Parish se echó la pala al hombro y vino hacia él. Aún cojeaba un poco. Ninguno habló; simplemente se saludaron con un movimiento de cabeza, como solían hacer cuando se cruzaban en el camino; sólo que ahora se pusieron a caminar juntos, agarrados del brazo. Sin una sola palabra, Niggle y Parish se pusieron de acuerdo sobre el lugar exacto donde levantar la casita y el jardín que se les antojaban necesarios.

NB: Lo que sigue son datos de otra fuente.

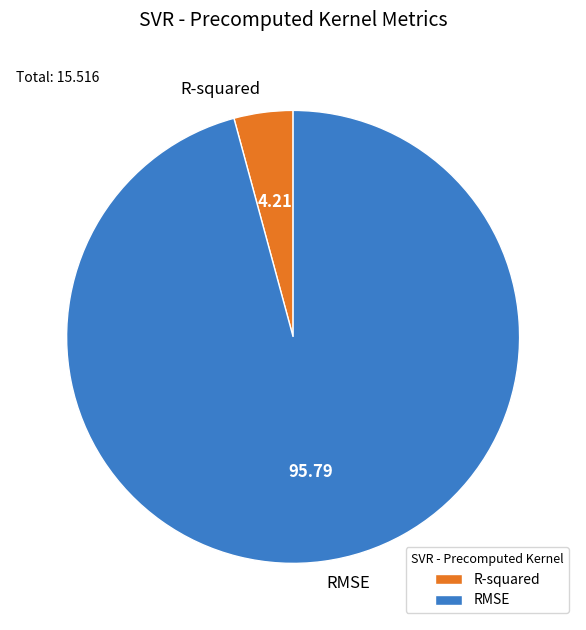

Is the sum of RMSE and R-squared greater than half?

Yes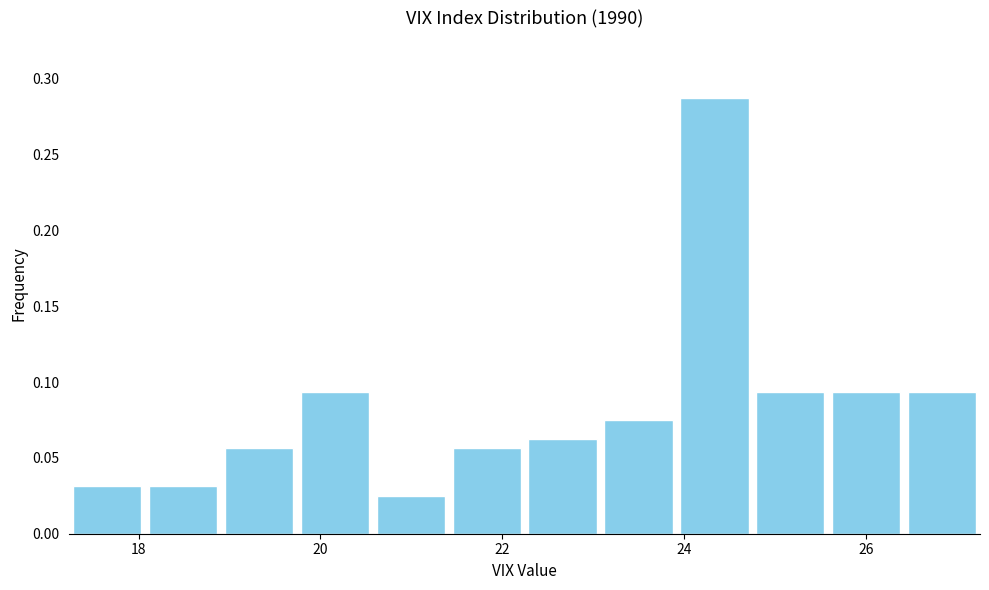

Reading left to right, transcribe this chart: for each bar, give the range it covers on the x-axis and its height. Neither the bar edges nor the heights are printed on the chart, so give them approximately, as read against the axes.

17.2 to 18.0: 0.030
18.0 to 19.0: 0.030
19.0 to 19.8: 0.055
19.8 to 20.6: 0.095
20.6 to 21.4: 0.025
21.4 to 22.2: 0.055
22.2 to 23.0: 0.065
23.0 to 24.0: 0.075
24.0 to 24.8: 0.290
24.8 to 25.6: 0.095
25.6 to 26.4: 0.095
26.4 to 27.2: 0.095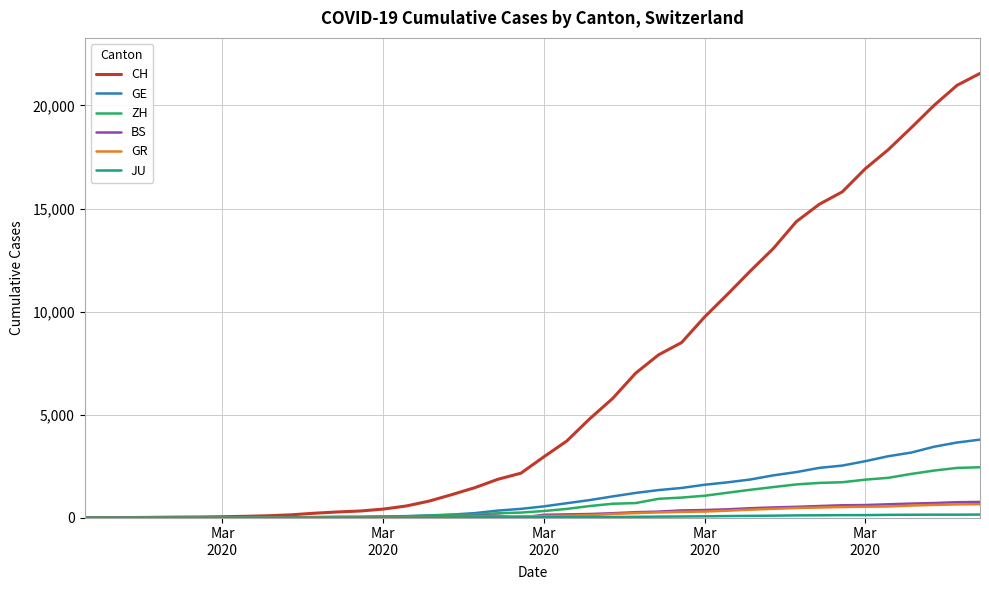

Which series has the largest range (max minus min)?

CH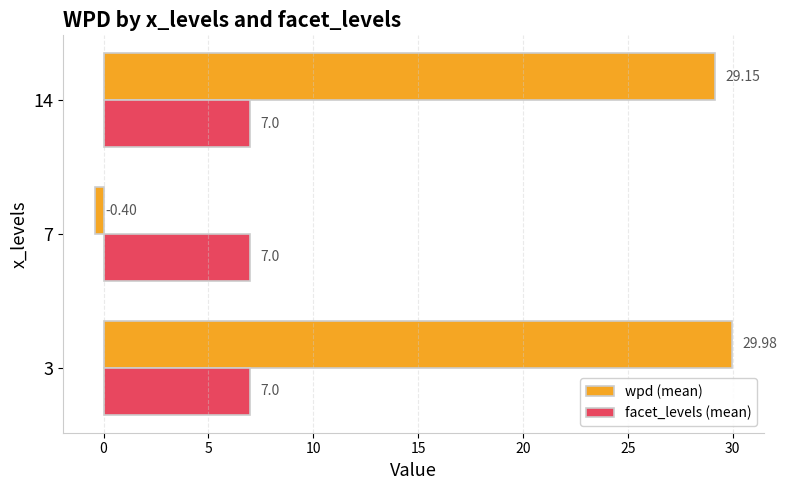

What is the average value of the wpd (mean) series?

19.6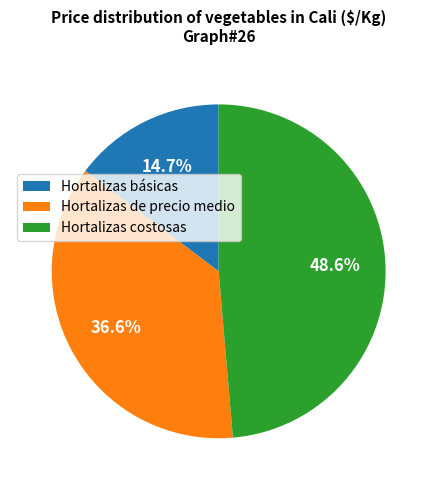

Does any single category account for the majority?

No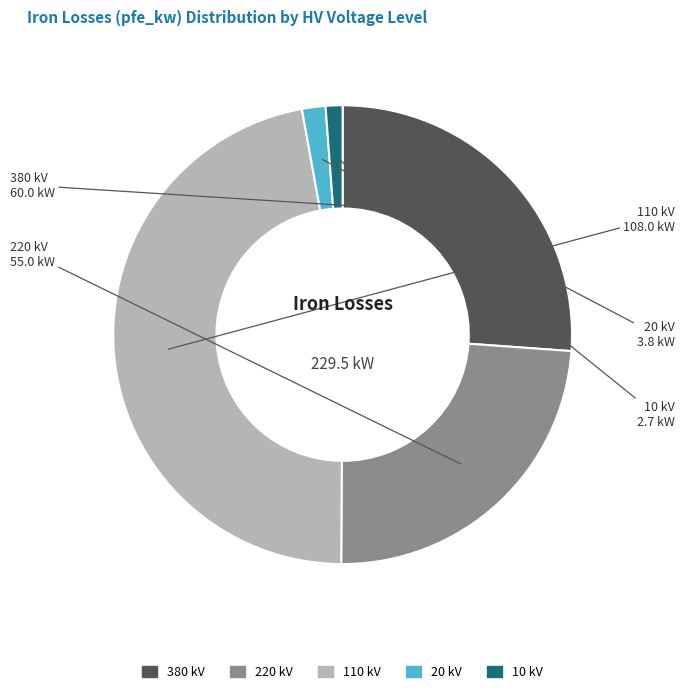

True or false: 10 accounts for 11% of the total.

False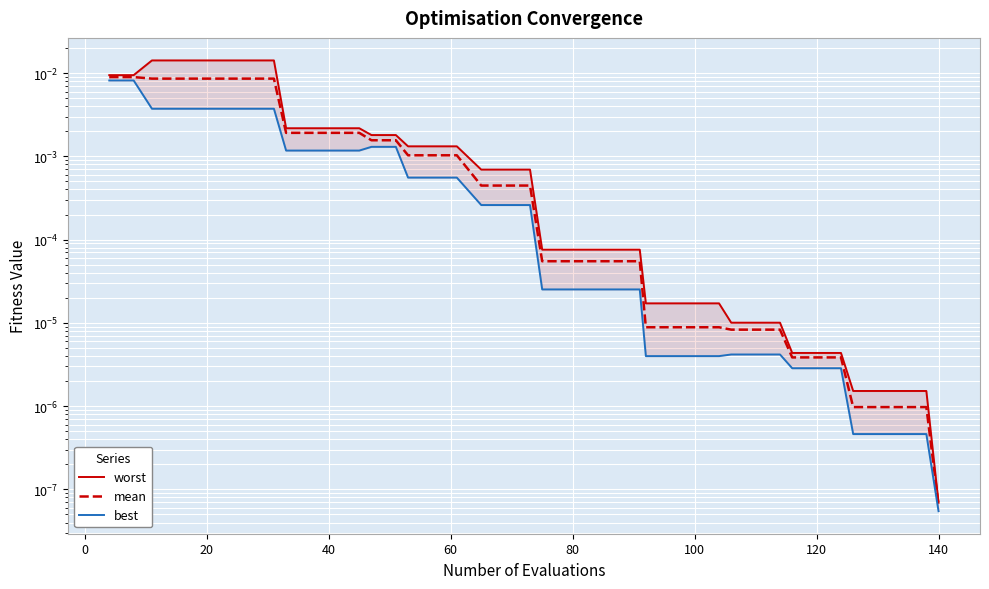

Does the chart display data point markers on the line(s)?

No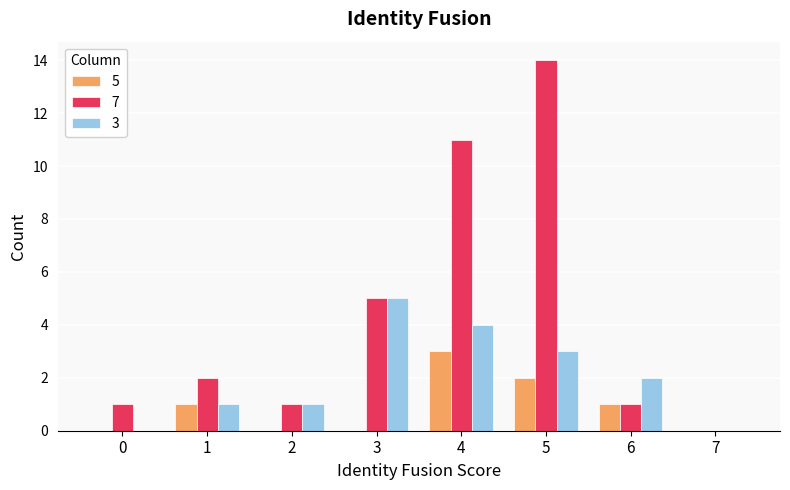

Reading left to right, list all the values displayed in this chart.

5: 0	1	0	0	3	2	1	0
7: 1	2	1	5	11	14	1	0
3: 0	1	1	5	4	3	2	0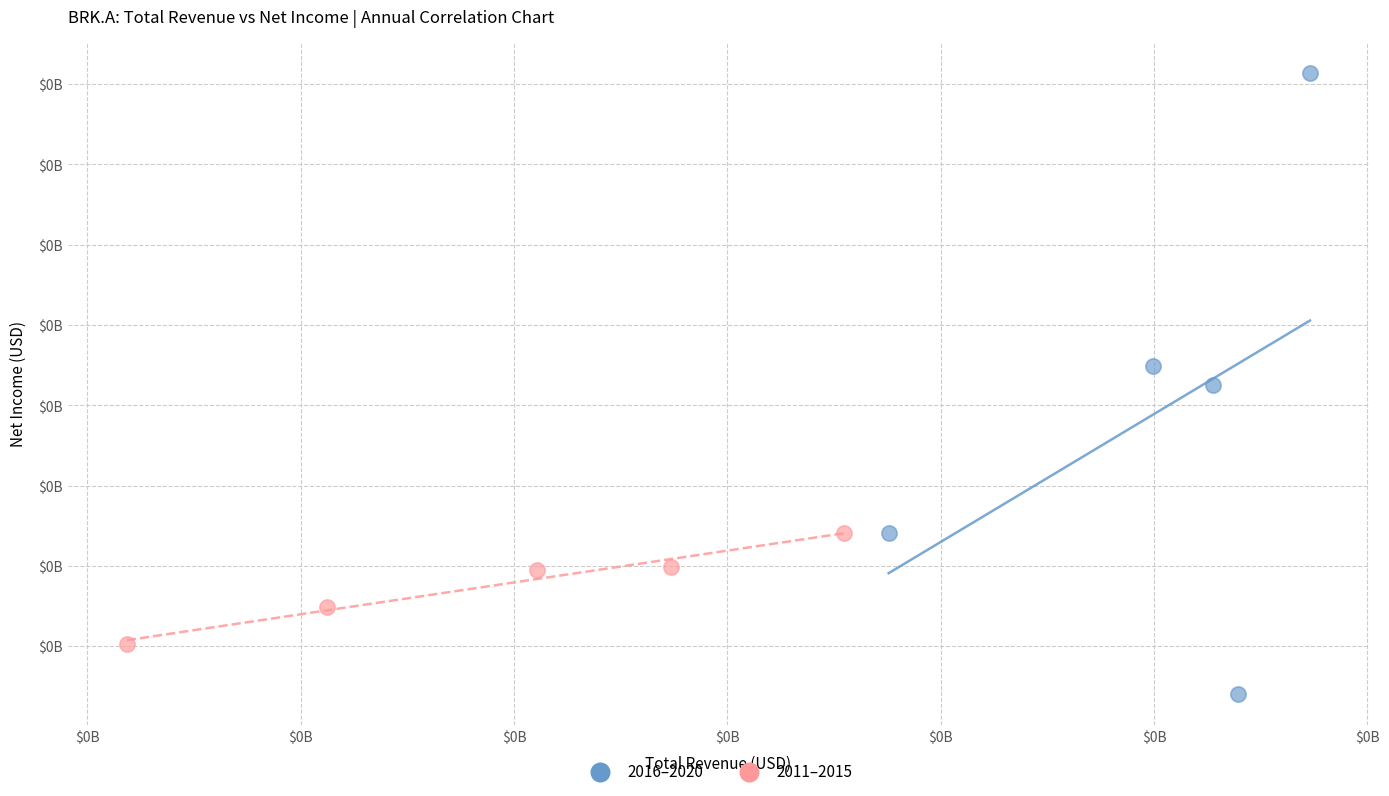

Which series reaches the maximum Y coordinate?

2016–2020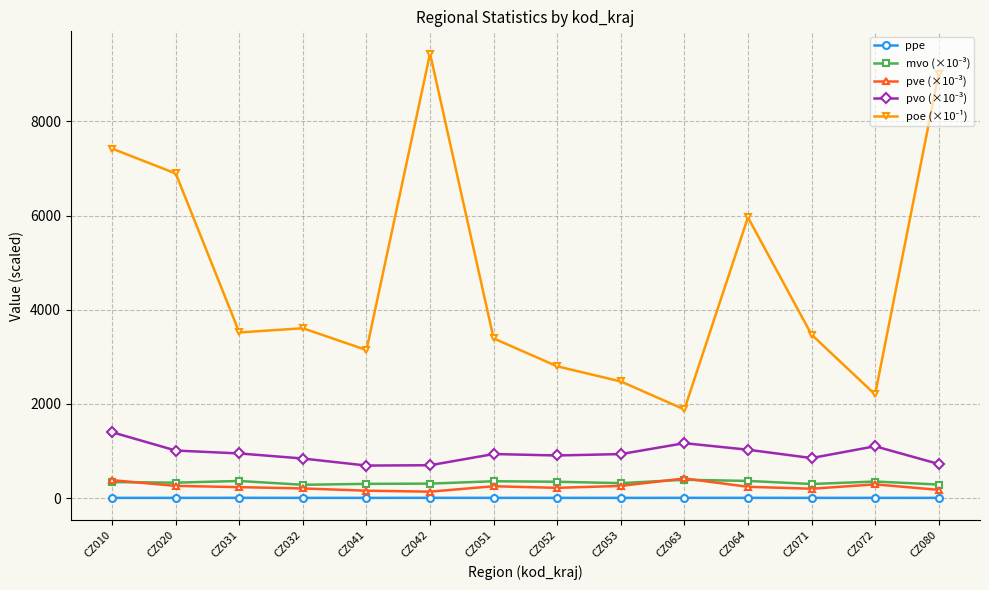

Which label corresponds to the largest value in the chart?

CZ042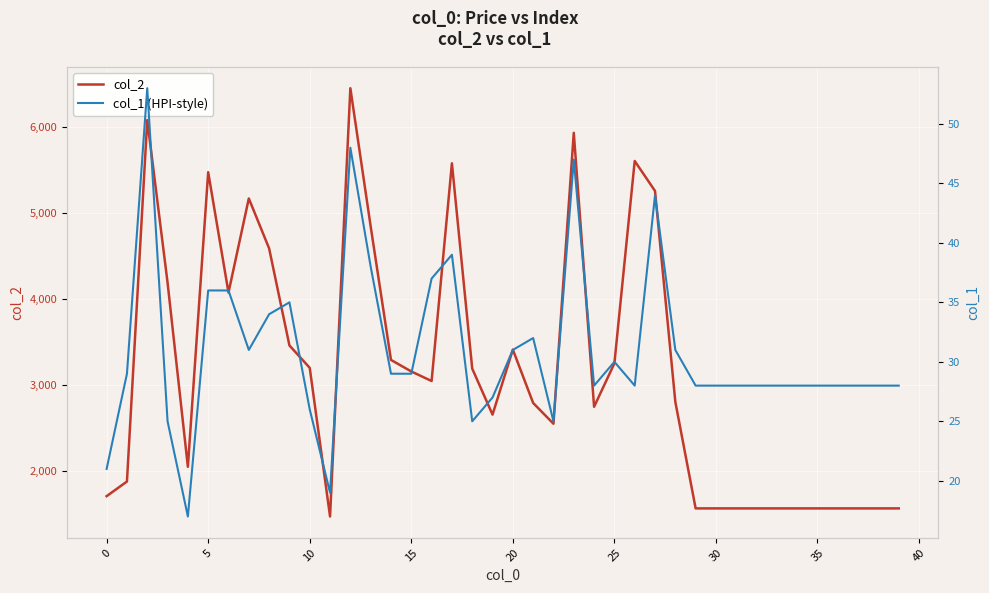

Read the col_1 (HPI-style) value at 21.

32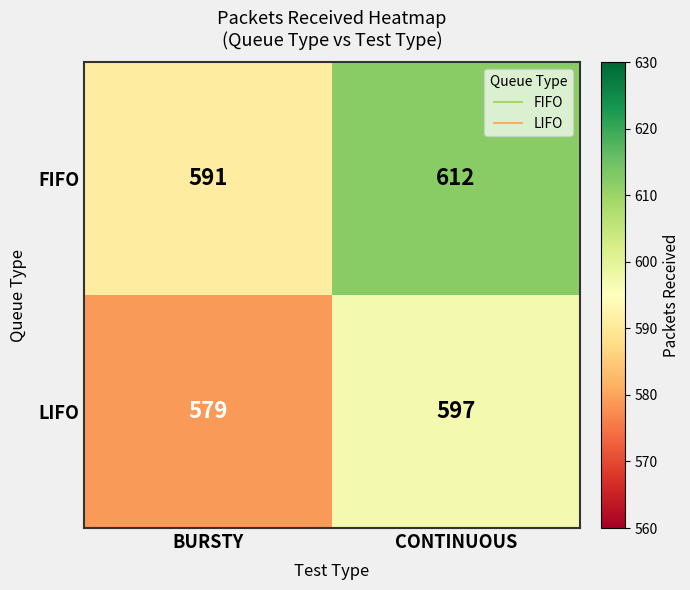

Reading left to right, transcribe all the data shown in this chart.

FIFO: BURSTY=591	CONTINUOUS=612
LIFO: BURSTY=579	CONTINUOUS=597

Mientras trabajaban al unísono, se hizo evidente que Niggle era el más capacitado de los dos a la hora de distribuirse el tiempo y llevar a buen término la tarea. Aunque parezca extraño, fue Niggle el que más se absorbió en la construcción y jardinería, mientras que Parish se extasiaba en la contemplación de los árboles y especialmente del Árbol.

Un día Niggle estaba atareado plantando un seto; Parish se encontraba muy cerca, echado sobre la hierba y observando con atención una bella y delicada flor amarilla que crecía entre el verde césped. Niggle había sembrado hacía algún tiempo un buen número entre las raíces de su Árbol. De pronto, Parish levantó la vista. Su cara resplandecía bajo el sol mientras sonreía.

—¡Esto es extraordinario! —dijo—. En realidad yo no debía estar aquí: gracias por hablar en mi favor.

—¡Bah, tonterías! —dijo Niggle—. No recuerdo lo que dije, pero, de todas formas, no tuvo importancia.